Design, implement, and operate cloud infrastructure supporting scalable, highly available AI‑enabled and Agentic platforms.
Apply Infrastructure as Code (IaC) practices (e.g., Terraform, Packer, Ansible) to provision and manage cloud resources consistently and securely.
Monitor platform health using metrics, logs, dashboards, and alerts, applying critical thinking to distinguish infrastructure, application, and AI‑driven failures.
Lead troubleshooting and resolution of complex cloud and platform issues, including distributed system and integration failures.
Develop and maintain automation and tooling (primarily Python and shell scripting) to improve reliability, diagnostics, and operational efficiency.
Implement and evolve observability solutions (e.g., Prometheus, Splunk, Grafana, CloudWatch) to improve system transparency and alert quality.
Collaborate with application, data, and AI teams to ensure platforms are operable, observable, and scalable prior to and after release.
Support CI/CD pipelines and release workflows, enabling safe and repeatable deployments across environments.
Ensure secure cloud operations, including secrets management, access controls, encryption, and secure networking practices.
Apply foundational AI literacy to understand agent lifecycles, orchestration patterns, and non‑deterministic execution behaviors that impact operations.
Use AI‑assisted tools to enhance investigation, documentation, and optimization, while validating outputs with sound engineering judgment.
Contribute to and maintain runbooks, platform documentation, and operational standards.
Participate in on‑call rotations and act as an escalation point during production incidents.
Perform other duties and responsibilities as assigned.

**What You’ll Need: **

Cloud Infrastructure Engineering (AWS, Azure, or GCP)
Infrastructure as Code (Terraform, Packer, Ansible, or equivalent)
Python Programming for automation and operational tooling
Monitoring, Logging, and Alerting Systems
CI/CD Tools and Release Automation
Security Fundamentals (IAM, secrets management, encryption, network security)

Preferred / Nice‑to‑Have Skills

Experience supporting AI, ML, or Agentic platforms in production
Familiarity with data and streaming platforms (e.g., S3, SQS, Kafka‑like systems)
Understanding of networking and protocol standards
Exposure to hardware security modules (HSMs) or advanced key management solutions
Experience operating large‑scale distributed systems
Cloud cost optimization and performance tuning experience

Disclaimer: This information has been designed to indicate the general nature and level of work performed by employees in this role.
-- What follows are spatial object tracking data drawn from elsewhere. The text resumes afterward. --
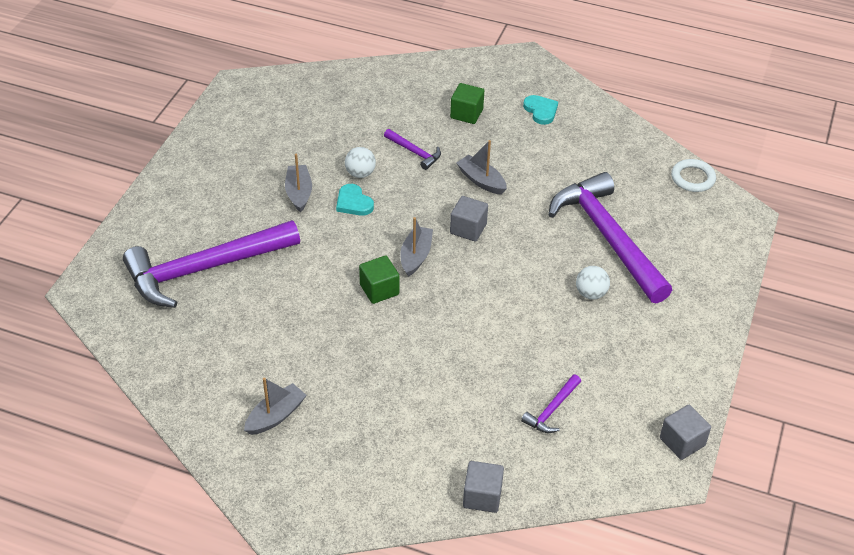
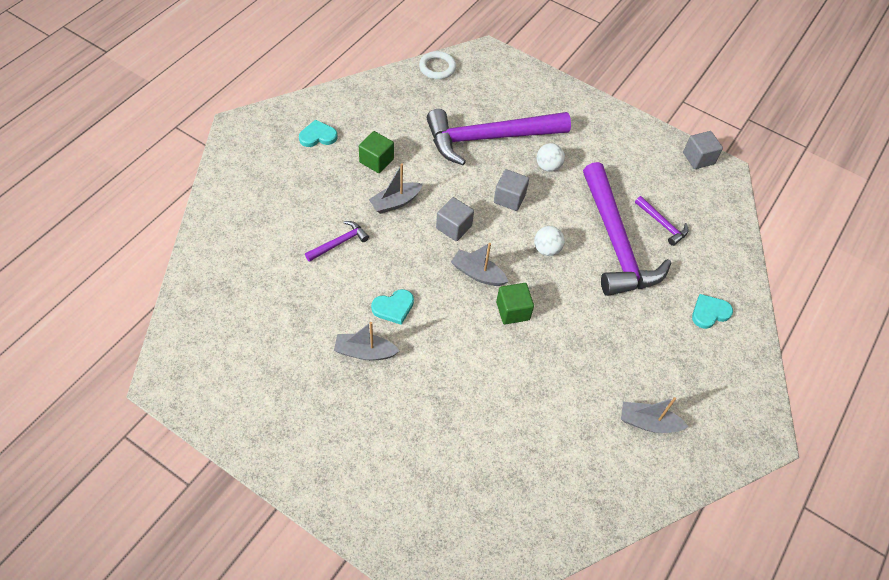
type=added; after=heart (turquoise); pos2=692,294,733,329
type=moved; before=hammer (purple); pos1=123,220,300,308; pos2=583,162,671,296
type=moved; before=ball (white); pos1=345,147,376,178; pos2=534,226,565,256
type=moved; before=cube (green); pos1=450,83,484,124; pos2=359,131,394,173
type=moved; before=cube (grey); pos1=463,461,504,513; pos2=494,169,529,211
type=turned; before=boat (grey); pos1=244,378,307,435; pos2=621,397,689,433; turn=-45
It is not designed to contain or be interpreted as a comprehensive inventory of all duties, responsibilities and qualifications.

Skills

Adaptability, AI Adoption, AI Ops, Cloud Infrastructure, Critical Thinking, Infrastructure As Code (IaC), Scripting

We believe that benefits should connect you to the support you need when it matters most, and should help you care for those who matter most. That's why we provide an array of options, expert guidance and always-on tools that are personalized to meet the needs of your reality—to help support you physically, financially and emotionally through the big milestones and in your everyday life.

Please visit the benefits summary on our careers site for more details.

Education

Bachelor's Degree

While possessing the stated degree is preferred, Comcast also may consider applicants who hold some combination of coursework and experience, or who have extensive related professional experience.

Certifications (if applicable)

Relevant Work Experience

7-10 Years

Comcast is an equal opportunity workplace. We will consider all qualified applicants for employment without regard to race, color, religion, age, sex, sexual orientation, gender identity, national origin, disability, veteran status, genetic information, or any other basis protected by applicable law.